Another advantage of the Nguni lies in its horns: they enable the cattle to open up the bush and reach patches of grazing that would otherwise have remained inaccessible.
The grazing, defecation, salivation and hoof action of moving herds build up soil, restore vegetation and reverse the effects of desertification.
“My father and I aim to retain the integrity of the soil by using the cattle as ‘a tool’,” says Jennifer.
Animal dung and urine is needed to provide organic matter to create an environment suitable for soil micro-organisms. These, in turn, improve the mineral content of the soil, and increase its capacity to retain moisture and resist erosion.
Jennifer and Sandy are convinced that well-adapted animals kept in a properly functioning ecosystem do not require licks and supplements, as all the necessary minerals are provided by balanced soil.
The occurrence of round-leaf pioneer grasses such as burweed (Tragus racemosus) and bristle grass (Aristida junciformis) increased markedly after the introduction of the wagon wheel system. Climax grasses such as red grass (Themeda trianda), borseltjie grass (Anthephora pubescens) and Bushveld dropseed (Urochloa mosambicensis) also grew in number.
In addition, Sandy and Jennifer appreciate the value of the woody component on the farm, and emphasise that indigenous African beef cattle breeds are far better at utilising all available grazing, including shrubs and trees such as the silver clusterleaf (Terminalia sericea).
During the recent drought, the Nguni, being indiscriminate Managementgrazers, fed extensively on the perennial elephant’s root (Elephantorrhiza elephantina).
Sandy also says that all cattle love camel thorn (Acacia erioloba) pods. “They’re rich in phosphorus and the seeds contain up to 33% protein,” he explains.
The Speedys’ cattle are remarkably free of ticks, a fact that Jennifer ascribes to the breed’s natural tick resistance, as well as the high numbers of insectivore bird species found on their farm. These include cattle egrets and red-billed oxpeckers.
Droughts are essential in nature, as they remove moribund vegetation, Sandy stresses.

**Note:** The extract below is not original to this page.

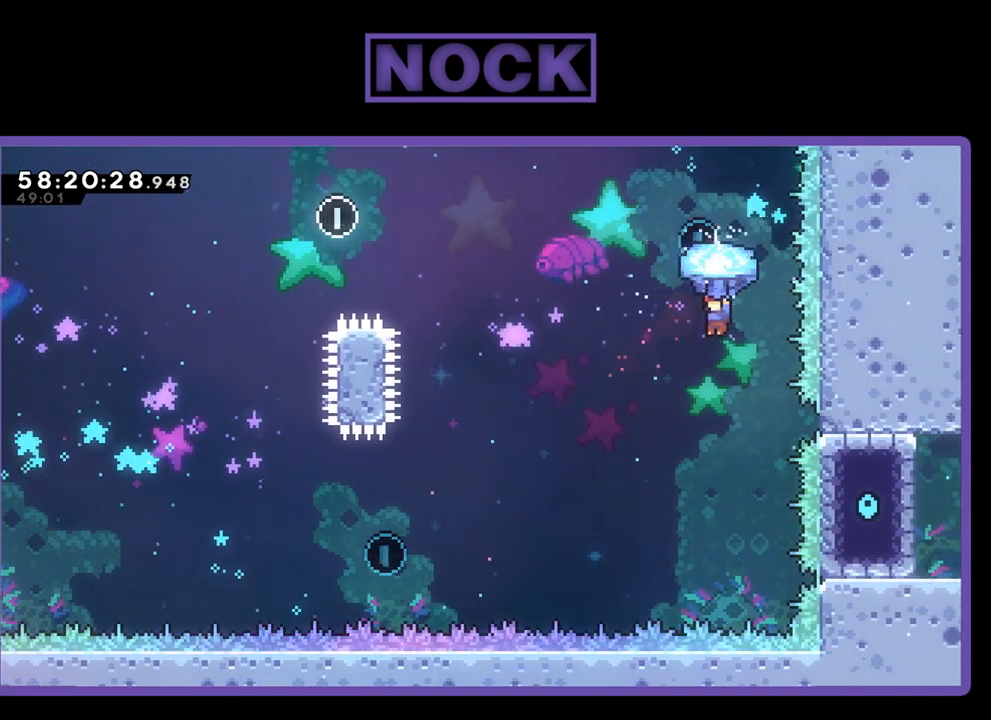
{"buttons": ["R2"], "right_stick": "center", "events": [[133, "DPAD_LEFT", "down"], [367, "DPAD_LEFT", "up"], [500, "DPAD_UP", "up"]]}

During a drought, termites bury a wide variety of seeds, providing a seed bank for when the rain comes.
“Since we’ve decided to let nature take its course, we’ve seen the return of species such as wattled starlings and bat-eared foxes,” says Sandy.
“This underscores our philosophy that even the smallest parts of nature play an essential role in keeping a balance. We, as cattle producers, also play a part in the cycle of nature and must plan our operations accordingly.”